Indonesia’s Long-Hidden “Pyramid” Was Probably an Old Temple

Gunung Padang was initially discovered by Dutch colonists in the early 20th century, and its awe-inspiring surrounds of old stone must have left them speechless.

The ruins of a gigantic complex of rocky monuments and constructions are scattered across a broad hilltop in the Indonesian province of West Java. This archeological wonder has been regarded as the largest megalithic site in all of Southeast Asia.

However, those pioneers could never have imagined that the greatest marvel of all time may be tucked away, buried far beneath the surface of the earth.

A group of Indonesian scientists presented data to support their controversial new research, which they presented at the AGU 2018 Fall Meeting in Washington, DC, last week. They claimed that Gunung Padang is, in fact, the location of the oldest known pyramid-like structure in the world.

Based on years of investigation, their findings indicate that Gunung Padang is not the hill we believe it to be, but rather a layered complex of prehistoric buildings whose foundations date back at least 10,000 years.

According to the authors’ abstract for their new poster, “Our studies prove that the structure does not cover just the top but also wrap around the slopes covering about 15 hectares area at least.”

“The structures have deeper roots than just being surface level.”
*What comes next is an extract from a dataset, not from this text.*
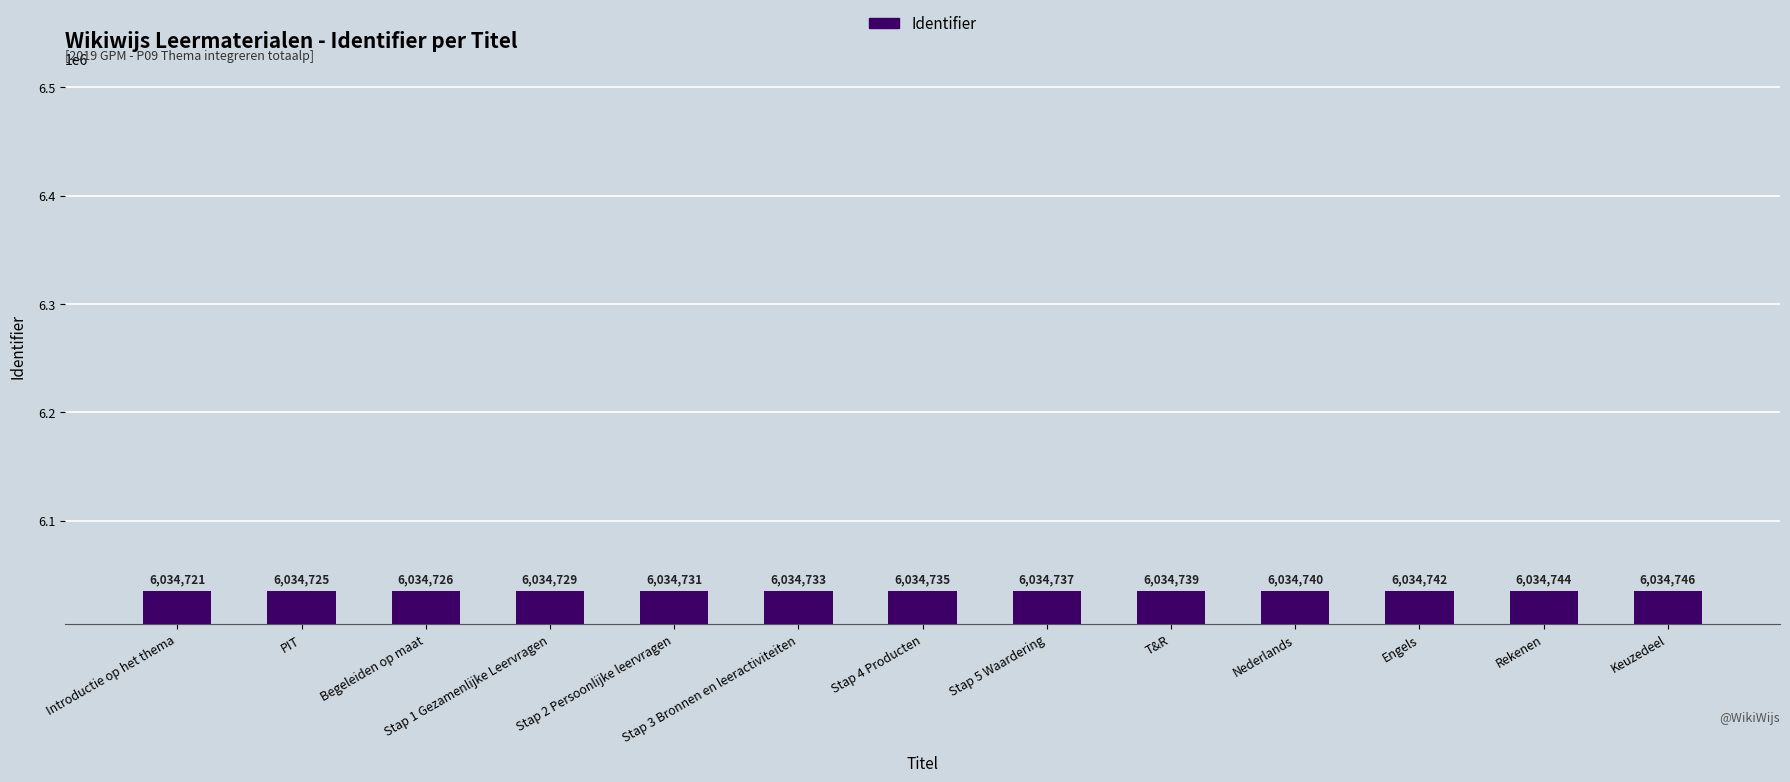

Which label corresponds to the smallest value in the chart?

Introductie op het thema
With the use of a variety of surveying techniques, such as seismic tomography, ground penetration radar (GPR), and archaeological digs, the team has shown that Gunung Padang is actually a sequence of many layers constructed throughout successive prehistoric times rather than merely an artificial building.

A second layer, located one to three meters below the surface, sits above the uppermost, megalithic layer, which is composed of rock columns, walls, pathways, and niches.
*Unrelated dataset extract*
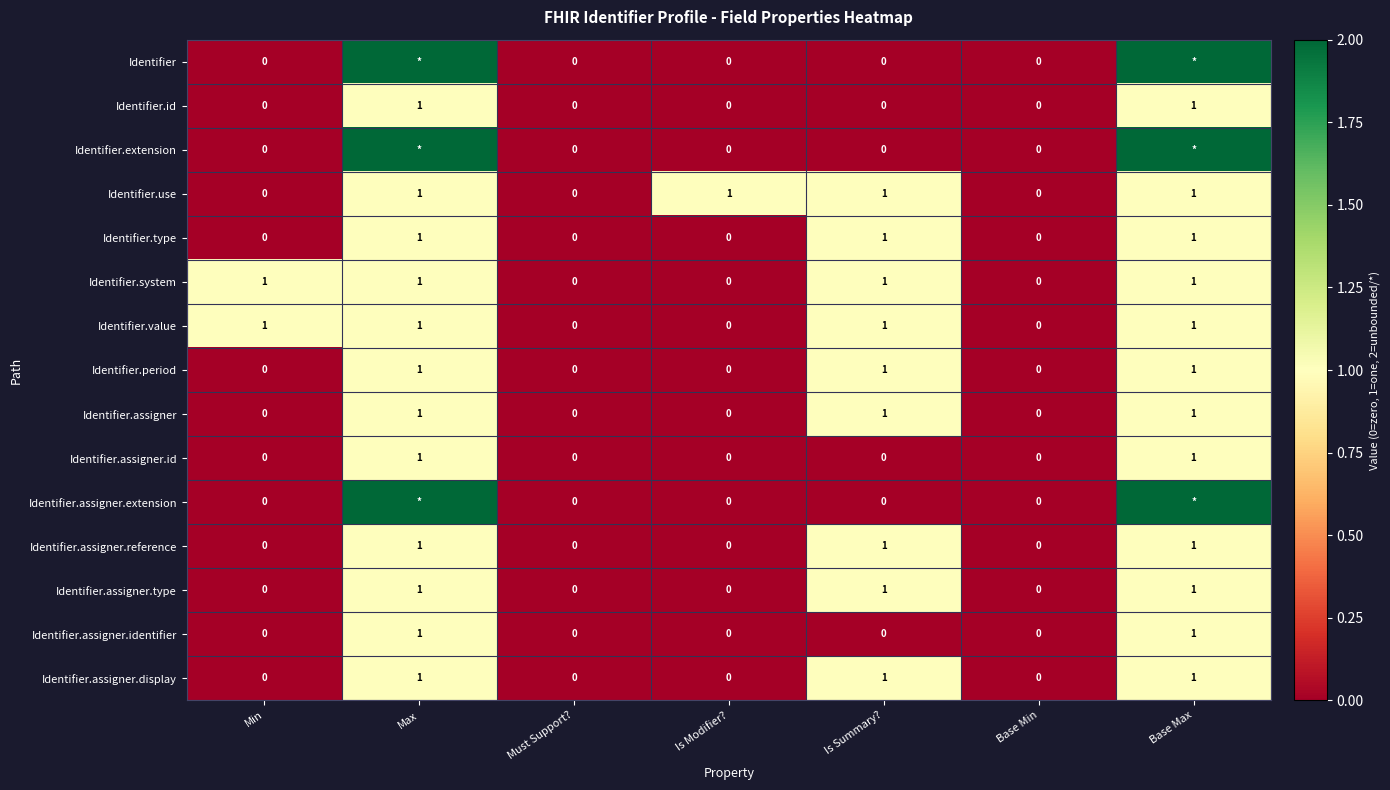

True or false: Identifier.system has a value of 2 at Is Summary?.

False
The researchers contend that although this second layer was once mistakenly believed to be a naturally occurring rock formation, it is actually a different configuration of columnar rocks arranged in a matrix structure.
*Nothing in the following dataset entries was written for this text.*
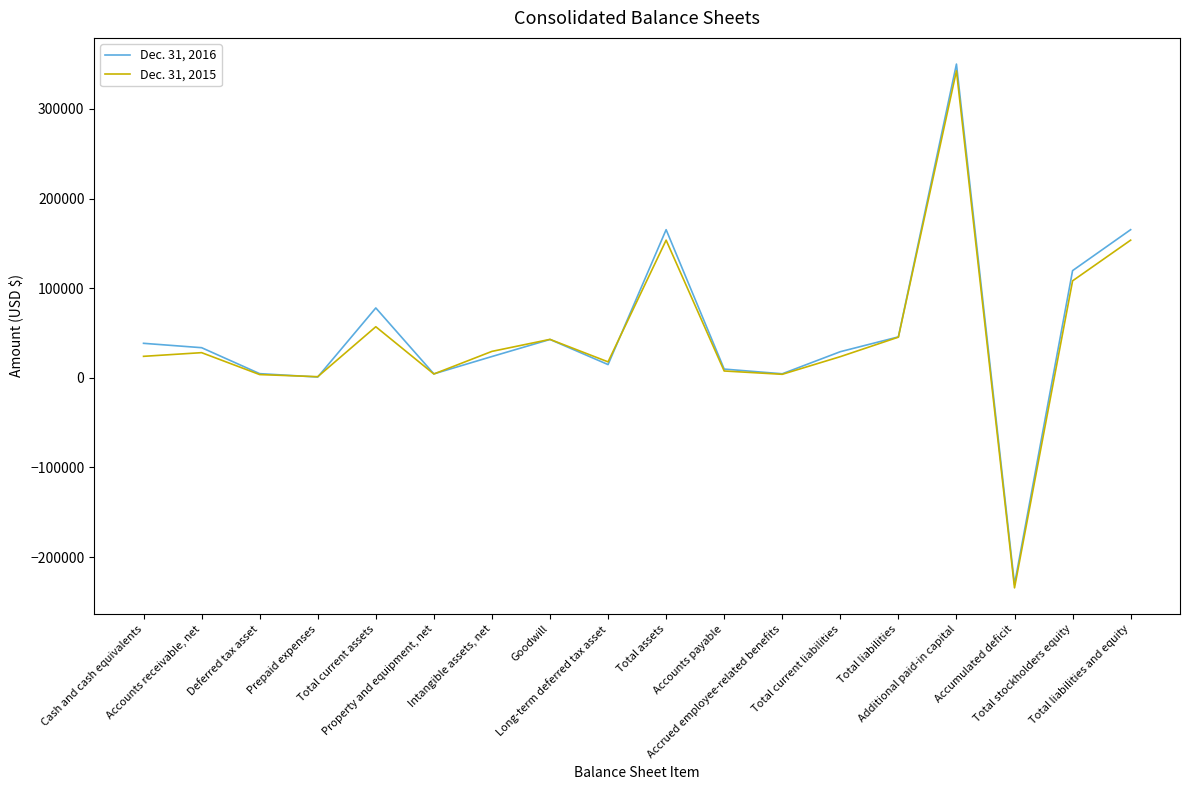

Which series has the widest spread of values?

Dec. 31, 2016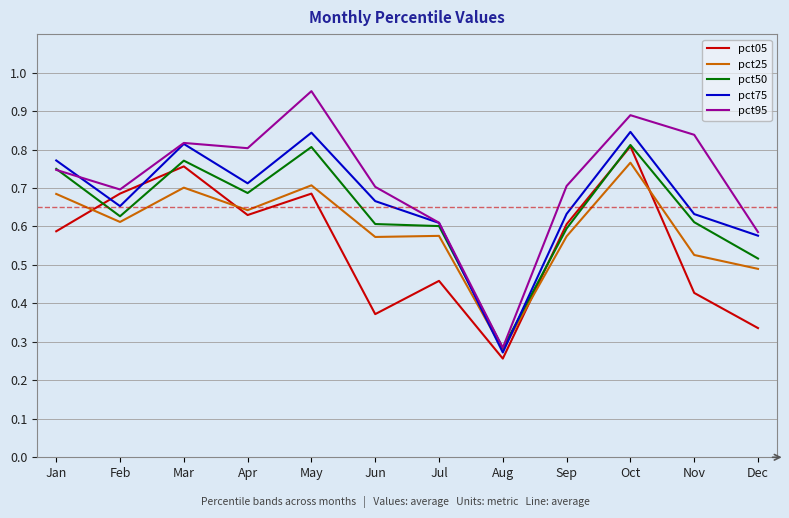

At which label is pct75 closest to 0?

Aug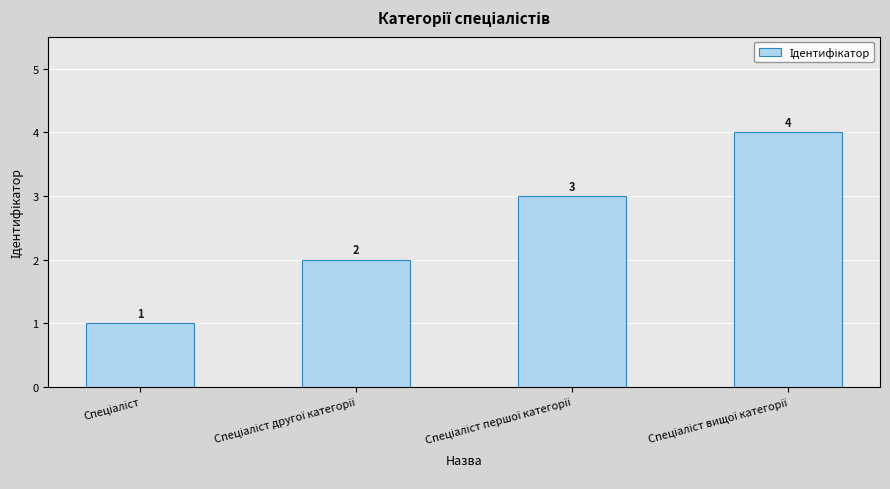

How many values are between 2 and 4?

3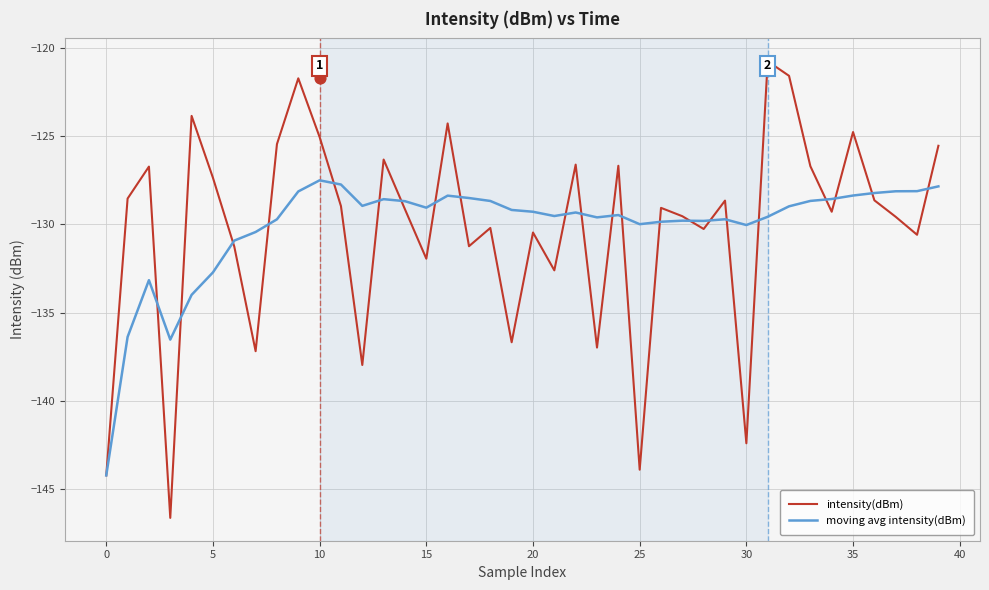

What are all the series names shown in the legend?

intensity(dBm), moving avg intensity(dBm)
Below this, the lowest (fourth) layer is composed of “lava tongue” basalt rock that has been altered or sculpted by humans. It is topped by the third layer of organized rocks, which reaches as deep as 15 meters and contains sizable subterranean caverns or chambers.

The first layer may be as old as 3,500 years, the second layer may be as old as 8,000 years, and the third layer may be as old as 9,500 to 28,000 years, according to the researchers’ initial radiocarbon dating results.

The researchers, under the direction of geophysicist Danny Hilman Natawidjaja of the Indonesian Institute of Sciences, hypothesize that the ancient pyramid may have had a religious function in regards to the reason behind these enormous, ancient structures.

Natawidjaja said, “It’s a unique temple,” to Live Science.

That’s conjecture for the time being, but if the researchers’ other assertions regarding the structures prove to be accurate, it’s a significant discovery that may call into question ideas about what archaic societies were capable of.

In 2013, Natawidjaja said to The Sydney Morning Herald, “It’s huge.” “This monument disproves the notion that the prehistoric era was primitive. People think otherwise.”

Not everyone is persuaded, though. In Indonesia and internationally, Natawidjaja’s research has generated a great deal of debate, with many archaeologists and skeptics questioning the team’s methodology and conclusions.

The most recent scientific presentations—which are now unreviewed by peers—will undoubtedly fan the flames, but they also offer a deeper look at what may be one of the oldest and most enigmatic structures on Earth.

We’ll never know for sure what that building is in reality.